You’ve photographed the Dalai Lama several times and the Tibet Center has a relationship with him; theNew York Times once called you his “point man” in New York. Were you nervous meeting him for the first time? Yes, I was particularly nervous. I met him for the first time in 1979. I was photographing him with this big wooden view camera. I was told that I only had a very short amount of time to take the photo, and there was very, very little light. Due to the kind of film I was using and the equipment I was using, I realized that the exposure was going to have to be very long; it was going to have to be a minute. A minute is a long time to sit absolutely still!

So I set everything up and I chose a chair that His Holiness would sit in so that he would not be able to move. His Holiness came in and sat and I explained the situation. I’d take the slide out and then click the shutter and after about 40 seconds His Holiness would start to swivel in his chair and we would have to do another and another and another. Finally, His Holiness burst into laughter and it totally diffused the situation. I asked if he would stand against a wall instead and I took my picture; in one minute His Holiness did not move at all.

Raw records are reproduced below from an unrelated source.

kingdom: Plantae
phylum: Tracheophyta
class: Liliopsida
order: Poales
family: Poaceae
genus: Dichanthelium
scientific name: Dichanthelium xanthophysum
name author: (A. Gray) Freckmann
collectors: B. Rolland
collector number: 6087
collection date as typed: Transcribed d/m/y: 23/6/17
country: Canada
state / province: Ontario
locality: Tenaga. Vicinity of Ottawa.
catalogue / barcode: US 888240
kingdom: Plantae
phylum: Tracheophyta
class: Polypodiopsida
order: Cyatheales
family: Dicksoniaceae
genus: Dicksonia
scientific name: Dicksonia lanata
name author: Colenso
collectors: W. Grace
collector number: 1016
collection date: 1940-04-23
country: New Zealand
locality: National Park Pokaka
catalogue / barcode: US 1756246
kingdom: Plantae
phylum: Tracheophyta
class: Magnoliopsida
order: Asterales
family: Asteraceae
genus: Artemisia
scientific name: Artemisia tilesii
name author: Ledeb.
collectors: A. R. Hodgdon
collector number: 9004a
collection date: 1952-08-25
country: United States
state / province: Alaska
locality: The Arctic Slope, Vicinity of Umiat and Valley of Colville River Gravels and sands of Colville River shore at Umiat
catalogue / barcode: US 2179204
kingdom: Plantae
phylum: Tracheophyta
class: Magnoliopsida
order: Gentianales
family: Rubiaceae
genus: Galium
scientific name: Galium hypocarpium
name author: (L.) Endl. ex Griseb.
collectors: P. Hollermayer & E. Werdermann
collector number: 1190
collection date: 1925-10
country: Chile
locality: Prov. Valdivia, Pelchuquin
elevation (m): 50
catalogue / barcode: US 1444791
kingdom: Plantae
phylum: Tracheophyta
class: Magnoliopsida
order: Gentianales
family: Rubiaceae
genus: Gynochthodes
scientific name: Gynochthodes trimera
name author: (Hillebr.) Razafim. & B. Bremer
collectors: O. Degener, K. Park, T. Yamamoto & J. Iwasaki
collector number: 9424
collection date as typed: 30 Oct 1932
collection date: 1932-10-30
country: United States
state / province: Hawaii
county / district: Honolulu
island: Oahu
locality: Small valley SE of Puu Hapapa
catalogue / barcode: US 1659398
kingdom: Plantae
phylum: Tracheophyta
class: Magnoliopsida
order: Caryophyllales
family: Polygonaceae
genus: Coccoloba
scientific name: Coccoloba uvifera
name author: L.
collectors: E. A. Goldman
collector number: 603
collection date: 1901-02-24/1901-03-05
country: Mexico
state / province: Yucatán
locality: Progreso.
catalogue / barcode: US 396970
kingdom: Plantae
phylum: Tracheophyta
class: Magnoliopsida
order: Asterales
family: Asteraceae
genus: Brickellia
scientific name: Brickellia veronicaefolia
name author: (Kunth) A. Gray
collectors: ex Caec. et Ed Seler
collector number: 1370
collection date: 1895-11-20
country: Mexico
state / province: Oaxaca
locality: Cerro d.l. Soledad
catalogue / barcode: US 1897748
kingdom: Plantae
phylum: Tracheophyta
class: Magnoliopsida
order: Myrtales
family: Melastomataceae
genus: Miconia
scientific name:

So the tension that had developed produced this whole other situation many years later when I photographed His Holiness at Rato Monastery in 2002. I was all ready this time; His Holiness stood there and I took my picture. I moved a little closer. I had been asked to take a photograph of His Holiness without his glasses, in profile. When I made that request His Holiness looked at me and said, “I know you’re trying to photograph my nose. But it’ll never be as big as yours.”